I couldn't solve the problem, so after the interview, I looked up Google and found this:
https://www.geeksforgeeks.org/design-a-stack-that-supports-getmin-in-o1-time-and-o1-extra-space/
I wonder how you come up with such a solution when given the problem. It seems just incredible.
I've gone through a couple of leetcode style interviews recently. Basically it's either you've seen the question or have done a similar style question. I don't see how you can solve a question like that during an interview otherwise.
I'm sure some people can solve things like that on the spot, but their minds must work differently than mine.
I liked one of the comments on leetcode.com that basically amounted to:"some guy wrote a phd to solve this problem and 30 years later we're now expected to solve this in under 30 minutes in artificially stress induced conditions".
You need to grind leetcode enough that you can match the interview question to the leetcode problem.
The best case scenario is that you get the exact leetcode problem more or less. Then you put on a show pretending like you've never seen it before and act like you serendipitously arrive at the optimal solution via iterating it from a naive one.

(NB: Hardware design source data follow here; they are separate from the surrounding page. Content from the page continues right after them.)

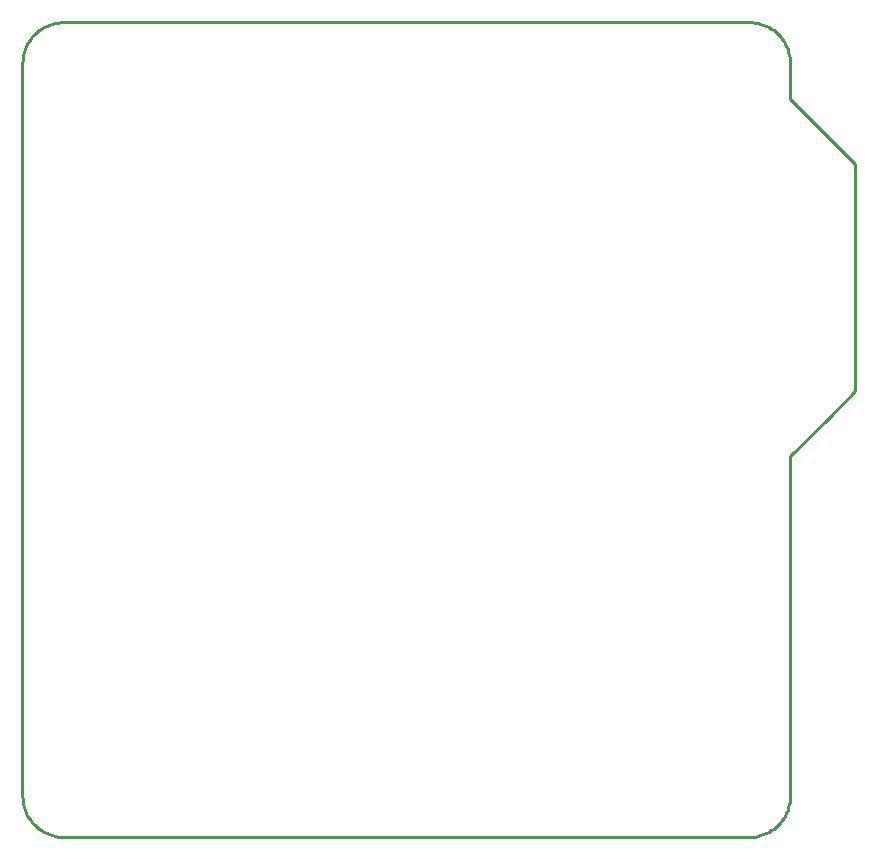
<source format=gko>
G04*
G04 #@! TF.GenerationSoftware,Altium Limited,Altium Designer,18.0.7 (293)*
G04*
G04 Layer_Color=16711935*
%FSLAX25Y25*%
%MOIN*%
G70*
G01*
G75*
%ADD10C,0.01000*%
D10*
X255906Y257874D02*
X255870Y258857D01*
X255765Y259835D01*
X255591Y260803D01*
X255347Y261756D01*
X255037Y262689D01*
X254660Y263598D01*
X254220Y264478D01*
X253718Y265324D01*
X253157Y266132D01*
X252540Y266898D01*
X251870Y267618D01*
X251150Y268288D01*
X250384Y268905D01*
X249576Y269466D01*
X248730Y269968D01*
X247850Y270408D01*
X246941Y270785D01*
X246008Y271095D01*
X245055Y271339D01*
X244087Y271513D01*
X243109Y271618D01*
X242126Y271654D01*
X13780D02*
X12797Y271618D01*
X11818Y271513D01*
X10851Y271339D01*
X9897Y271095D01*
X8964Y270785D01*
X8055Y270408D01*
X7176Y269968D01*
X6330Y269466D01*
X5522Y268905D01*
X4756Y268288D01*
X4036Y267618D01*
X3366Y266898D01*
X2748Y266132D01*
X2187Y265324D01*
X1685Y264478D01*
X1245Y263598D01*
X869Y262689D01*
X558Y261756D01*
X315Y260803D01*
X140Y259835D01*
X35Y258857D01*
X0Y257874D01*
Y13780D02*
X35Y12797D01*
X140Y11818D01*
X315Y10851D01*
X558Y9897D01*
X869Y8964D01*
X1245Y8055D01*
X1685Y7176D01*
X2187Y6330D01*
X2748Y5522D01*
X3366Y4756D01*
X4036Y4036D01*
X4756Y3366D01*
X5522Y2748D01*
X6330Y2187D01*
X7176Y1685D01*
X8055Y1245D01*
X8964Y869D01*
X9897Y558D01*
X10851Y315D01*
X11818Y140D01*
X12797Y35D01*
X13780Y0D01*
X242126D02*
X243109Y35D01*
X244087Y140D01*
X245055Y315D01*
X246008Y558D01*
X246941Y869D01*
X247850Y1245D01*
X248730Y1685D01*
X249576Y2187D01*
X250384Y2748D01*
X251150Y3366D01*
X251870Y4036D01*
X252540Y4756D01*
X253157Y5522D01*
X253718Y6330D01*
X254220Y7176D01*
X254660Y8055D01*
X255037Y8964D01*
X255347Y9897D01*
X255591Y10851D01*
X255765Y11818D01*
X255870Y12797D01*
X255906Y13780D01*
X277559Y148622D02*
Y224410D01*
X255906Y246063D02*
X277559Y224410D01*
X255906Y246063D02*
Y257874D01*
X13780Y271654D02*
X242126D01*
X0Y13780D02*
Y257874D01*
X13780Y0D02*
X242126D01*
X255906Y13780D02*
Y118110D01*
Y126969D01*
X268701Y139764D01*
X277559Y148622D01*
M02*

</source>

Less than ideal, but still great is when it's not a perfect match but you can recognize the pattern required to solve it - which comes from grinding. There are a finite number of patterns and sub-patterns into which many interview questions fall into. You could still end up unlucky enough to get a question that does not, but at the end of the day, it's matter of optimizing your chances.
In this case, the big clue is that O(1) means that there must be somewhere "constant" to look for the solution. In a stack, there's only one practical place to look in O(1) time. (In principle, "the second element" is always O(1) as well, as long as it is always the second unconditionally, but there's no clear reason to add that condition.) Since that place is incorrect, you're going to have to add one. Then it's only a matter of per-element, or per-stack, and from there it won't take long to work it out.
Larger O() factors imply a larger possibility of places to look and possible things to compute.
Not that I ask these questions in interviews anyhow, but I think a case could be made that's not entirely an unreasonable question. (Albeit weird for a QA position, unless you're going to be literally testing underlying APIs. Any UI-level QA position this is massive overkill for.) That is at least in the ballpark of problems I do solve all the time. I am always adding fields to things for faster lookup or something, even if I'm not implementing a generic stack.
The "do it in O(1) space question" can be a trick question, either accidentally or otherwise, if the interviewer isn't careful to specify that they want it done for integers specifically. A lot of the clever "pack it in a tighter space" questions revolve around exploiting the properties of integers, and involve having seen uses of XOR or things like that. If they don't communicate it's integer-only, and the interviewee makes the completely reasonable assumption that "stacks" are meant to be data-type generic (since that's how we usually encounter them in the real world), the interviewer has accidentally asked a question which may be effectively impossible. (Which, in principle, means you should further ask your interviewer about it. However it seems the sort of people asking this question are also often inclined to not be that specific or something.) If you are not exceedingly fast on your feet with integer manipulation, in many ways the answer is just that you've done enough of these to have more-or-less memorized the tricks.
Unless this is an interview for a super-constrained embedded job, I would not consider this a good interview question. There's a lot of games you can play with the integers specifically, because of their confined range of values and the strong relationships between them, but I almost prefer that you not know them, or that if you do know them that you keep them to yourself. I don't want to see that kind of game played in my code without a very good reason. Plus it's just memorization.
That won’t work. The all-time minimum may have been popped when the call to retrieve the lowest value currently on the stack is made.
As a first go, I would use a min-heap (https://en.wikipedia.org/wiki/Heap_(data_structure)) and a stack. Adding items then is a matter of adding them to both the heap and the stack. Popping would pop an item from the stack, look up any item in the heap with that value, and remove that. To get the minimum, look at the top of the min-heap.
Now, there probably is a way to combine these two data structures. I can’t rapidly think of one that’s more efficient in space and/or time, though.
(Edit: thinking more about it, I guess the problem also requires push and, in particular, pop to be O(1). Without that, the problem is trivial, as you can update the minimum value after every push or pop)
"All time minimum" would just be one place to store the minimum, since popping would do nothing to it. It is equivalent to the simplest algorithm to find the min of an unsort array/set/whatever.
The way you stated it the only requirement is O(1) runtime complexity on finding the min. You are already using O(n) space for the stack so you should be fine using extra linear space.
The push and pop operations also don't necessarily have to be O(1) which makes this a lot simpler. You should clarify this in the interview.
the discussion section here should give you some ideas https://leetcode.com/problems/min-stack/description/
The solution they are probably looking for is quite simple if a little tricky.
Each node in the stack should store two values (the value pushed, the min of the stack when that node was inserted)
This way you only have to compare the current value to the min at the top of the stack when inserting and don't have to find the min again when popping.
This gives O(1) findMin, push, pop and O(n) space.
This is not a brain teaser, this is a question you know the answer of or you don't. Nobody can come up with a crappy algorithm like this on the spot, especially in an interview setting. I hope your interviewer is reading this.